Of course, I’m prepared to admit I’m wrong if we see her next week at the hospital with a phalanx of doctors stunned by her recovery. Which would echo Cooper waking up and tie them together once more.
Also, there is the possibility that the white room is also part of her dream state.
- If Audrey was in a coma all this time, how does she know about Billy and Tina? Did the forces of the black & white Other Place fashion a reality to impart a message about Billy to her?
- Was Richard Horne part of the “Richard and Linda” the Fireman told Cooper about back in Part 1? If so, will Linda be required at the other set of coordinates Bad Coop is headed to?
- How does Cooper’s connection to Another Place work? He and Mike could pass items freely between one another without the need of a vortex. Does that mean Cooper is a vortex himself?
- How did Jerry get to the field? Based on the location Diane gave Bad Coop, it’s somewhere near Twin Peaks, but would three days of walking bring Jerry to that location? Also, is Jerry aware that he saw his nephew die?
- How did Randall Headley ever end up running the Las Vegas Bureau office?
- Are we on Day 6 or Day 7?
Not about Judy
Oh boy. So Diane was a tulpa all along. Well, not all along. As she revealed to Gordon, Bad Coop visited the real Diane Evans, raped her and took her to the Convenience Store to be replaced by a tulpa he could control. Which is just utterly repugnant, but also indicative of the way Twin Peaks treats women. I know Bad Cooper is meant to be evil and the core of the series is about the ugliness of rape, but there is a cavalier attitude to it sometimes. Which is something that should be noted; particularly when this season is complete and we have a whole story to examine.

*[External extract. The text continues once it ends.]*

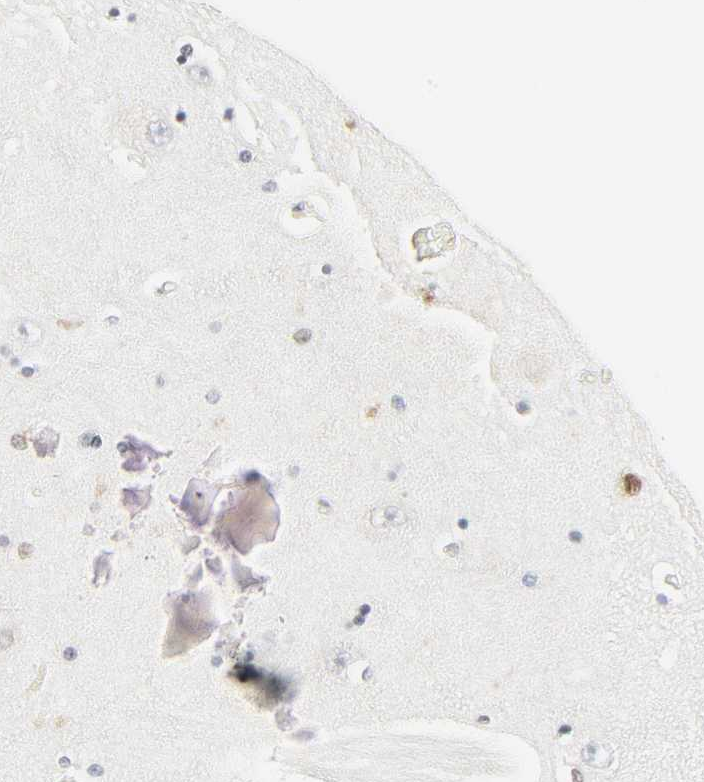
{"staining": {"intensity": "moderate", "quantity": "<25%", "location": "nuclear"}, "tissue": "hippocampus", "cell_type": "Glial cells", "image_type": "normal", "snomed": [{"axis": "morphology", "description": "Normal tissue, NOS"}, {"axis": "topography", "description": "Hippocampus"}], "caption": "Immunohistochemistry (DAB) staining of benign hippocampus exhibits moderate nuclear protein expression in approximately <25% of glial cells.", "gene": "ZBTB16", "patient": {"sex": "female", "age": 54}}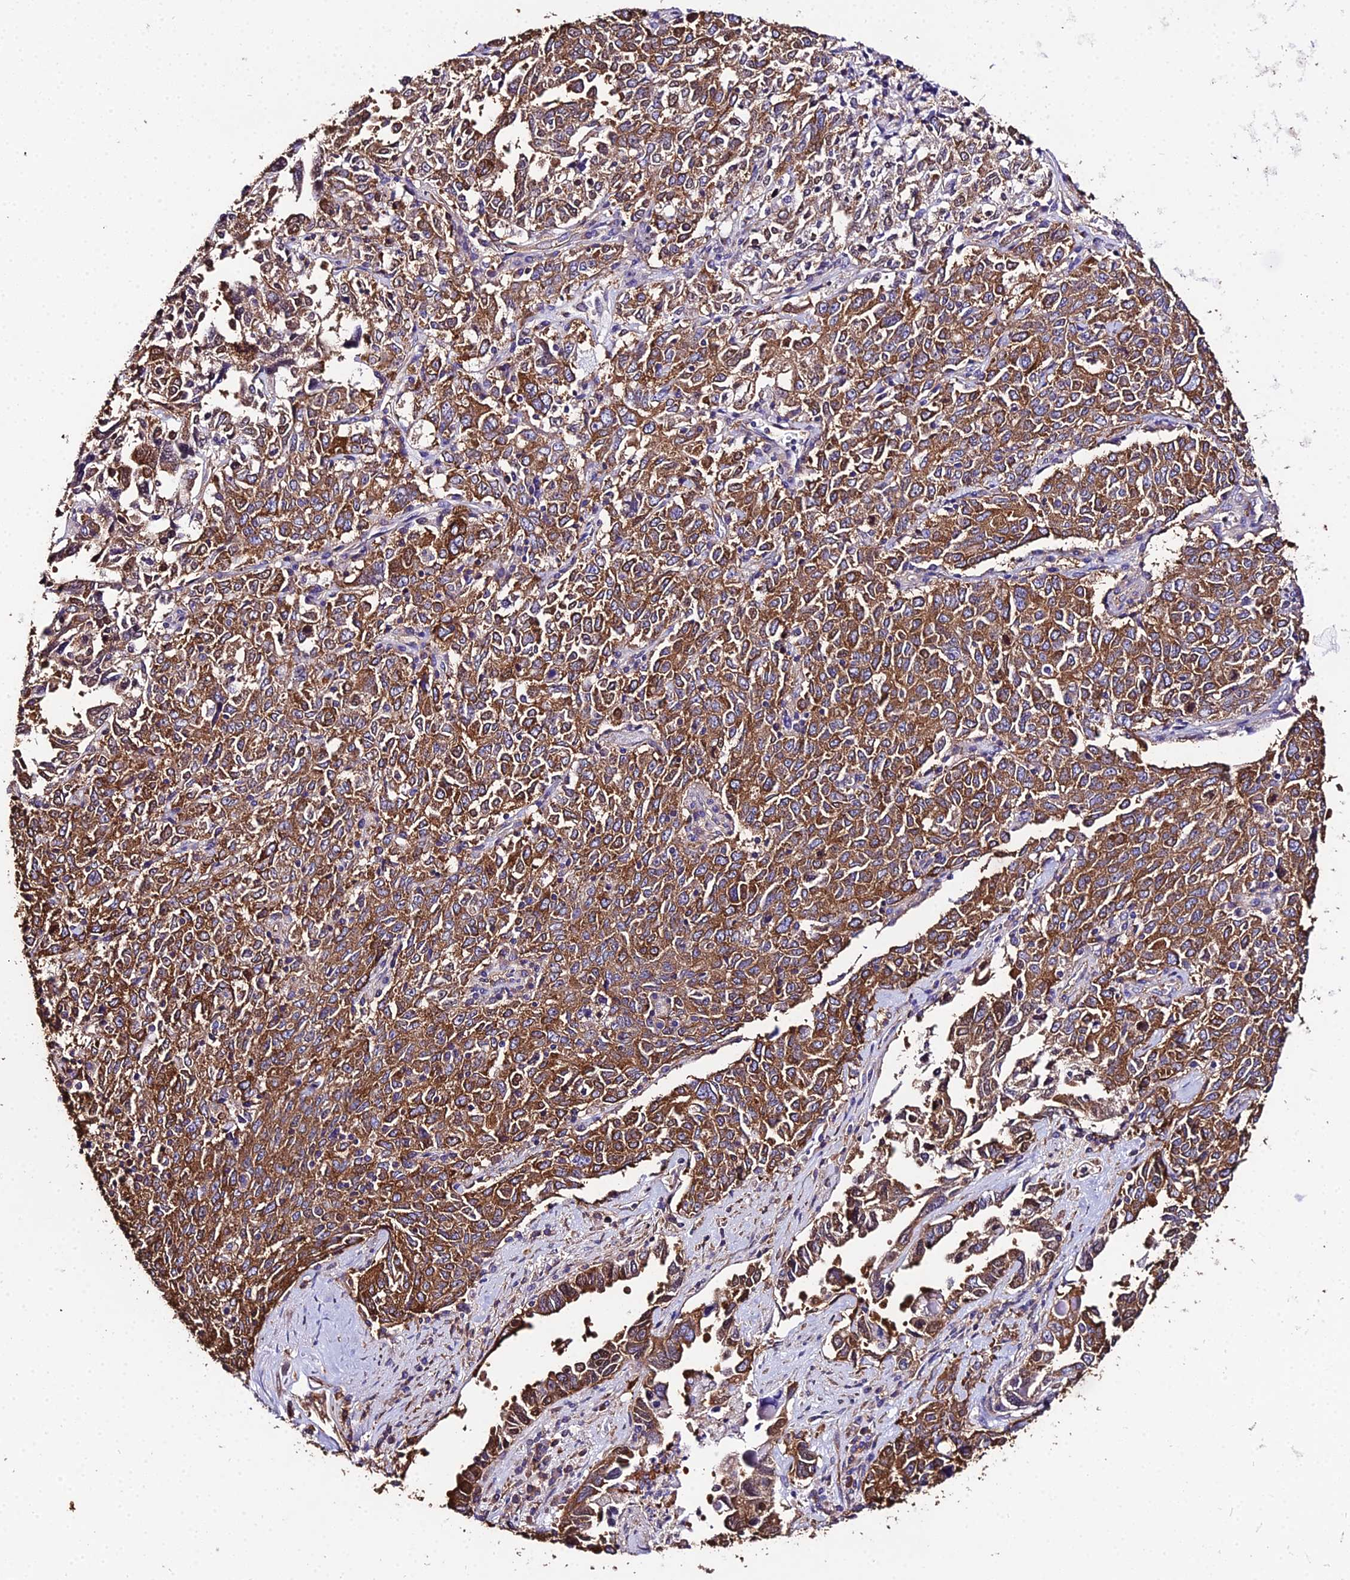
{"staining": {"intensity": "strong", "quantity": ">75%", "location": "cytoplasmic/membranous"}, "tissue": "ovarian cancer", "cell_type": "Tumor cells", "image_type": "cancer", "snomed": [{"axis": "morphology", "description": "Carcinoma, endometroid"}, {"axis": "topography", "description": "Ovary"}], "caption": "Immunohistochemistry (IHC) histopathology image of ovarian cancer stained for a protein (brown), which exhibits high levels of strong cytoplasmic/membranous expression in approximately >75% of tumor cells.", "gene": "TUBA3D", "patient": {"sex": "female", "age": 62}}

But back in the episode, Bad Coop’s plan to use the Diane tulpa to kill Gordon, Albert and Tammy failed. It hearkens back to the story Albert told Tammy about the Blue Rose; right down to Diane saying “I’m not me.” It was a thrilling moment with one of the craziest vanishing acts witnessed on television. It also suggests the nature of these tulpas is not absolute. Which makes you wonder how much of the Diane we saw was the real Diane. In fact, you also have to wonder where she is.
Also, now that we know tulpas are made with the golden Phantasm balls — or “seeds” — I can’t help but think of the tulpa seed in Buenos Aires. It has to come back into play.
Hearts of Gold
Having Cooper back in the world is such a joy. Not just because it gets us closer to a resolution, but because of the way he views the world. His praise of Bushnell, his love for the Joneses, and even the way he regards the Mitchum brothers is so unlike so many television heroes. He was always odd. Recall how he came into Twin Peaks with equal amounts of authority and boyish wonder for the trees. But part of that oddness was a freedom of expression. He told people about their finer qualities and championed the better parts of those he encountered.
And now we find him in a limo with mobsters headed for a private jet, assuring the mobsters his friendship will cleanse them of certain sins. He even managed to get Candie to say something with confidence. That’s the Dale Cooper we know and love and it is sad that we’ll only get to see him again for two more hours.